しかし、全員が同じ選択をしたわけではない。チェコとのグループステージ第1節で1ゴール1アシストを記録し、勝利の立役者となったファン・インボムは白いスパイクを着用し、GKキム・スンギュも青いスパイクを履いて試合に出場した。

例外もある。リオネル・メッシはアルゼンチンのユニホームのカラーに合わせた、白と水色の組み合わせのナイキのスパイクを着用している。アメリカ代表キャプテンのクリスティアン・プリシッチは、星条旗を連想させる白と青のデザインの特別モデルを履いてプレーしている。

クリスティアーノ・ロナウドもまた、ポルトガルの初戦を前に、自身のワールドカップ6回目となる出場を記念して特別に製作された黄金カラーのスパイクを公開する予定だ。

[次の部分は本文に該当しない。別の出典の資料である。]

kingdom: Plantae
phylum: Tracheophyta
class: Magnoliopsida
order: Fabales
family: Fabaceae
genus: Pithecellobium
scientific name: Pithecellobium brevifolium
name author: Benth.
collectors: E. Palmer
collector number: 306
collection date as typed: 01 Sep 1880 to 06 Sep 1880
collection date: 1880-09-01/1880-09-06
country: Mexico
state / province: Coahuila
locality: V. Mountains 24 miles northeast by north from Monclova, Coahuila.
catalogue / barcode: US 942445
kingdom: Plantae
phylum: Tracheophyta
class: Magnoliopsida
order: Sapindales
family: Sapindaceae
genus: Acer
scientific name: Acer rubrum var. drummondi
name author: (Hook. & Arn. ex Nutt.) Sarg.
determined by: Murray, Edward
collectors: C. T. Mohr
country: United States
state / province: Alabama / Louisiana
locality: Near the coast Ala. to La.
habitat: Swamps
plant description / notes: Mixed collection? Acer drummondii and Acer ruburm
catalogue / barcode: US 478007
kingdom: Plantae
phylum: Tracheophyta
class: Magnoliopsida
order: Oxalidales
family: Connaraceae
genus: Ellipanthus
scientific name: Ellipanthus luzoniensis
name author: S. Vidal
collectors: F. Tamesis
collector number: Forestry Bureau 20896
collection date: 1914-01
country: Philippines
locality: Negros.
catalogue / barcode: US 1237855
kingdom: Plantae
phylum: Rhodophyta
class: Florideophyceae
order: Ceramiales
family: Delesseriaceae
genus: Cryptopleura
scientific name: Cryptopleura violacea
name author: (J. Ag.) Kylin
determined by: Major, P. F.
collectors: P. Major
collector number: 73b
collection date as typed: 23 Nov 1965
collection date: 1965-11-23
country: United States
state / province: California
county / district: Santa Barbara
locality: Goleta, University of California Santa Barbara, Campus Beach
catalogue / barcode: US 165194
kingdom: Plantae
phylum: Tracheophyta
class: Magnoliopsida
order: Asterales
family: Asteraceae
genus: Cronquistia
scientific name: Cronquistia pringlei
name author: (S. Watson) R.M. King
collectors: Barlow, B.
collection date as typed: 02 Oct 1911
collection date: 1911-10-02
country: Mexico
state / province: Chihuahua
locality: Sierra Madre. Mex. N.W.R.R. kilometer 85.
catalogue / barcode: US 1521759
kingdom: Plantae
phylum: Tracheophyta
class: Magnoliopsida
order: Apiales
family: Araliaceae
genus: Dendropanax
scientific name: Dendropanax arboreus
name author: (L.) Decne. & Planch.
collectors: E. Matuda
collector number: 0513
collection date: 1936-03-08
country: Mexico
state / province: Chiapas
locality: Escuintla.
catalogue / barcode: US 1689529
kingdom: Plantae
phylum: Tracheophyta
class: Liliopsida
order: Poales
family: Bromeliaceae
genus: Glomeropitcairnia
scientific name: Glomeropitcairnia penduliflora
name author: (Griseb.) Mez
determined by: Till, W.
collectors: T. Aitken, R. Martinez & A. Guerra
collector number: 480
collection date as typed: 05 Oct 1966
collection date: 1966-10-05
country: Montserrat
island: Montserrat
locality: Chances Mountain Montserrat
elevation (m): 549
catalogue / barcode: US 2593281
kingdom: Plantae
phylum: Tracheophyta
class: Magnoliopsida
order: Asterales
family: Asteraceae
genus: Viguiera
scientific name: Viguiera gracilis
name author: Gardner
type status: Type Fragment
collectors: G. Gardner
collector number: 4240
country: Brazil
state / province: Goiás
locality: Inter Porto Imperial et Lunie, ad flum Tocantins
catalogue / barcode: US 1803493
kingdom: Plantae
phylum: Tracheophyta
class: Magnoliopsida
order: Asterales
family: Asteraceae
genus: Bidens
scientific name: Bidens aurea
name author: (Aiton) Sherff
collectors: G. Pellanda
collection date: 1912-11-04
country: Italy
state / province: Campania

ただ、このピンク旋風が長く続くわけではなさそうだ。ベン・ウォーレン氏は「新シーズンが始まる7月末ごろになれば、また別の新しいカラーが登場するだろう」とし、「ピンクは今回のワールドカップを象徴するカラーとして記憶される可能性が高い」と見通した。

今回のワールドカップはまだグループステージの真っ只中だが、この大会を象徴する代表的な色は、トロフィーの金色ではなく、選手たちの足元を染めたピンク色であることは間違いなさそうだ。